→ Dataset entries
+ + + +

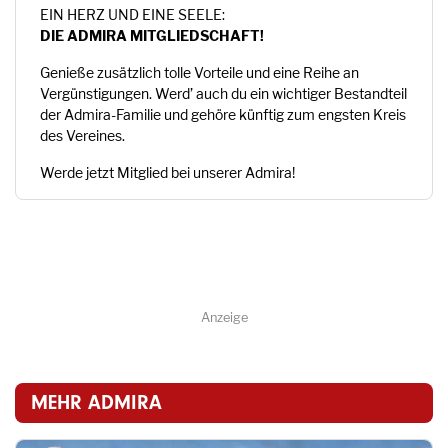
EIN HERZ UND EINE SEELE:
DIE ADMIRA MITGLIEDSCHAFT!
Genieße zusätzlich tolle Vorteile und eine Reihe an
Vergünstigungen. Werd’ auch du ein wichtiger Bestandteil
der Admira-Familie und gehöre künftig zum engsten Kreis
des Vereines.
Werde jetzt Mitglied bei unserer Admira!
Anzeige
MEHR ADMIRA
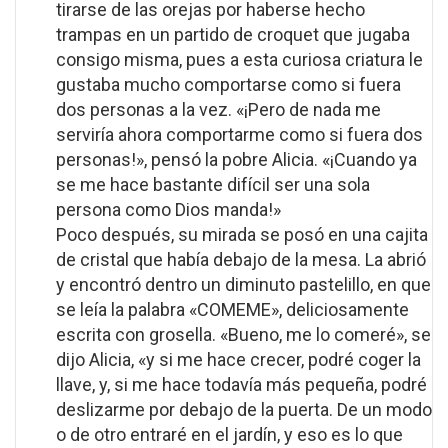
tirarse de las orejas por haberse hecho
trampas en un partido de croquet que jugaba
consigo misma, pues a esta curiosa criatura le
gustaba mucho comportarse como si fuera
dos personas a la vez. «¡Pero de nada me
serviría ahora comportarme como si fuera dos
personas!», pensó la pobre Alicia. «¡Cuando ya
se me hace bastante difícil ser una sola
persona como Dios manda!»
Poco después, su mirada se posó en una cajita
de cristal que había debajo de la mesa. La abrió
y encontró dentro un diminuto pastelillo, en que
se leía la palabra «COMEME», deliciosamente
escrita con grosella. «Bueno, me lo comeré», se
dijo Alicia, «y si me hace crecer, podré coger la
llave, y, si me hace todavía más pequeña, podré
deslizarme por debajo de la puerta. De un modo
o de otro entraré en el jardín, y eso es lo que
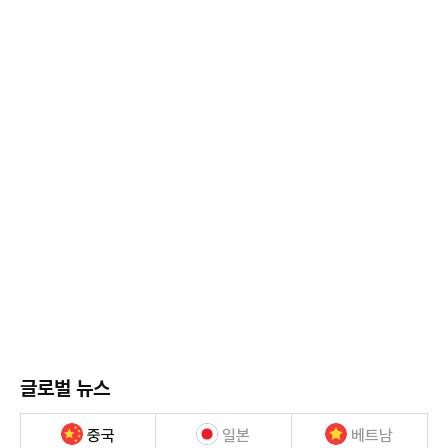
글로벌 뉴스
중국
일본
베트남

+ + + +

→ Assignment
Take the line with "y encontró dentro" and every line after it through the end of the data, and write only them out exactly, leaving out the pictures.

→ Response area
y encontró dentro un diminuto pastelillo, en que
se leía la palabra «COMEME», deliciosamente
escrita con grosella. «Bueno, me lo comeré», se
dijo Alicia, «y si me hace crecer, podré coger la
llave, y, si me hace todavía más pequeña, podré
deslizarme por debajo de la puerta. De un modo
o de otro entraré en el jardín, y eso es lo que
글로벌 뉴스
중국
일본
베트남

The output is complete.